### What you are asked to do
Wherever the word "controller" appears in a line of the data, that line should be copied.

### Exercise data

####

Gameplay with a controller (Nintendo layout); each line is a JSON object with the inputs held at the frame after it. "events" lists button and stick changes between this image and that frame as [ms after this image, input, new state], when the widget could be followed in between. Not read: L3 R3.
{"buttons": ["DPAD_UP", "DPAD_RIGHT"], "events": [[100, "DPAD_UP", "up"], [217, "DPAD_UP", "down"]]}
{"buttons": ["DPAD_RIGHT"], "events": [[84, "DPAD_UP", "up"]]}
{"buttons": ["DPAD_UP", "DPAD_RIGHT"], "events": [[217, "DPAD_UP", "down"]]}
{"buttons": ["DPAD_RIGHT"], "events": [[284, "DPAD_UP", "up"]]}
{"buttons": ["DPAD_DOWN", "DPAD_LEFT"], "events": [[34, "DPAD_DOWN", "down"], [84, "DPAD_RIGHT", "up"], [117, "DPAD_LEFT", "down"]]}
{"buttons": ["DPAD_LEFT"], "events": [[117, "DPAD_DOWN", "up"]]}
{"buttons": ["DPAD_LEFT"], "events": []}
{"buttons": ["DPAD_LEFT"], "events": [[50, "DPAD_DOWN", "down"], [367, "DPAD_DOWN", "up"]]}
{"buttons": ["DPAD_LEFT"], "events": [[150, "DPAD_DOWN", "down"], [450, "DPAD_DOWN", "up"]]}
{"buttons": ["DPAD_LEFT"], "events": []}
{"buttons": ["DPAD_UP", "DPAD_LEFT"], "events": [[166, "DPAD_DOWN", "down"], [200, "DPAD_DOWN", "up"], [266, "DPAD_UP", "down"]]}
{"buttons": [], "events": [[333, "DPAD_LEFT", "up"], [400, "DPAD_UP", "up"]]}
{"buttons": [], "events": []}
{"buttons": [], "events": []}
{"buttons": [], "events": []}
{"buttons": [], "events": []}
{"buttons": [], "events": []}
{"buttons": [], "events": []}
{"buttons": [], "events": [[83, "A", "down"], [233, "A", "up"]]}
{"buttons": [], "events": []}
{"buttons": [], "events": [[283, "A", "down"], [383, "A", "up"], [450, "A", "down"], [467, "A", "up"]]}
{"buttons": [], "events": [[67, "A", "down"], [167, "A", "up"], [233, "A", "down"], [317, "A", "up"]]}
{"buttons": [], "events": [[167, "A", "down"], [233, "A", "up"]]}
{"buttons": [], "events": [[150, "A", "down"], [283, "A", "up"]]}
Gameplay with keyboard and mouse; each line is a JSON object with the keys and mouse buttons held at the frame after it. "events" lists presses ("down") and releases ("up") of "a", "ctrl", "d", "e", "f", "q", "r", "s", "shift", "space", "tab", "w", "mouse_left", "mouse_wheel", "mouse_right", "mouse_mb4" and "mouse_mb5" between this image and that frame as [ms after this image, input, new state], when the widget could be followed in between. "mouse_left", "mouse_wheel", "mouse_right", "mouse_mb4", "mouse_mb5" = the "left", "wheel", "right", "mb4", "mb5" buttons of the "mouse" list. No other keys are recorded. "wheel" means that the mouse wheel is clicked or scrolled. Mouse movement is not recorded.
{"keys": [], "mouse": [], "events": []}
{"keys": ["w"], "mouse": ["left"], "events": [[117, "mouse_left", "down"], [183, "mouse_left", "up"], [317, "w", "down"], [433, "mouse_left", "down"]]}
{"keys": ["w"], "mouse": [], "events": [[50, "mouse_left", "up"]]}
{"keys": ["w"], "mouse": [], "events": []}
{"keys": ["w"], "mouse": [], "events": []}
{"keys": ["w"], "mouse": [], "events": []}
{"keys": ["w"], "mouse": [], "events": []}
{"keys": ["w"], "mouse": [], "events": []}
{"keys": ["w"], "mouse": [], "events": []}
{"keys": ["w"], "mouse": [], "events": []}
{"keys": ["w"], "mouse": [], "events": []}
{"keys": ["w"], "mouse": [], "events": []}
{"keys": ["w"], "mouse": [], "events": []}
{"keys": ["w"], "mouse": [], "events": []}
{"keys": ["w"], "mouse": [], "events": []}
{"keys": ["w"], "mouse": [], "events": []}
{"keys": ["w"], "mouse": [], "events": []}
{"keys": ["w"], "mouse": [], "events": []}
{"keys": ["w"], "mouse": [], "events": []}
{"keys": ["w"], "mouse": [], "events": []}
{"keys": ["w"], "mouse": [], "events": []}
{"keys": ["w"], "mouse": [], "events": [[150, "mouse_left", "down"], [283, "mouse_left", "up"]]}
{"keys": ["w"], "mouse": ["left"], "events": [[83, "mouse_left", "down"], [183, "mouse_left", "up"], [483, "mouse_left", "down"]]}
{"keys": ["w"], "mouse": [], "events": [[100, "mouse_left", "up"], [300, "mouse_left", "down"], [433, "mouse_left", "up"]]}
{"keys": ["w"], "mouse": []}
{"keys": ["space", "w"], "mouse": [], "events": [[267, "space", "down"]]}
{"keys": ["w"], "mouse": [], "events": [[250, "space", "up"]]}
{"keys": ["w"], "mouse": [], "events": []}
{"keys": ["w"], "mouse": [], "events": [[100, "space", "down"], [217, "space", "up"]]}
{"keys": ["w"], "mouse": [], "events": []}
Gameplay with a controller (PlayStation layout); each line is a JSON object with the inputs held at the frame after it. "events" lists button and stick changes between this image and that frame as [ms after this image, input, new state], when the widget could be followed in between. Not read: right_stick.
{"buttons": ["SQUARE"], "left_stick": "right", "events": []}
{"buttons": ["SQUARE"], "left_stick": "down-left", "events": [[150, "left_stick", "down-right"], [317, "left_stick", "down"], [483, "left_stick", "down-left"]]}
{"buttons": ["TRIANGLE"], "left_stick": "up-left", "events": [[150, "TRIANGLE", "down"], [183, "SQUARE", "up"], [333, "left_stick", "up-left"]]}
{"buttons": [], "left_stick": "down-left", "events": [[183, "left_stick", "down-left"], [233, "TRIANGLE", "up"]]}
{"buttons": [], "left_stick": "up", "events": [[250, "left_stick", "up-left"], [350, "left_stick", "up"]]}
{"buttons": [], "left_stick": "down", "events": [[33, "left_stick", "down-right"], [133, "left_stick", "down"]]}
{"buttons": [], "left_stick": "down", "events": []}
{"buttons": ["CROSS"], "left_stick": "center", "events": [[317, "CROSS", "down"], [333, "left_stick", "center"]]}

####

### Result for this task
Gameplay with a controller (Nintendo layout); each line is a JSON object with the inputs held at the frame after it. "events" lists button and stick changes between this image and that frame as [ms after this image, input, new state], when the widget could be followed in between. Not read: L3 R3.
Gameplay with a controller (PlayStation layout); each line is a JSON object with the inputs held at the frame after it. "events" lists button and stick changes between this image and that frame as [ms after this image, input, new state], when the widget could be followed in between. Not read: right_stick.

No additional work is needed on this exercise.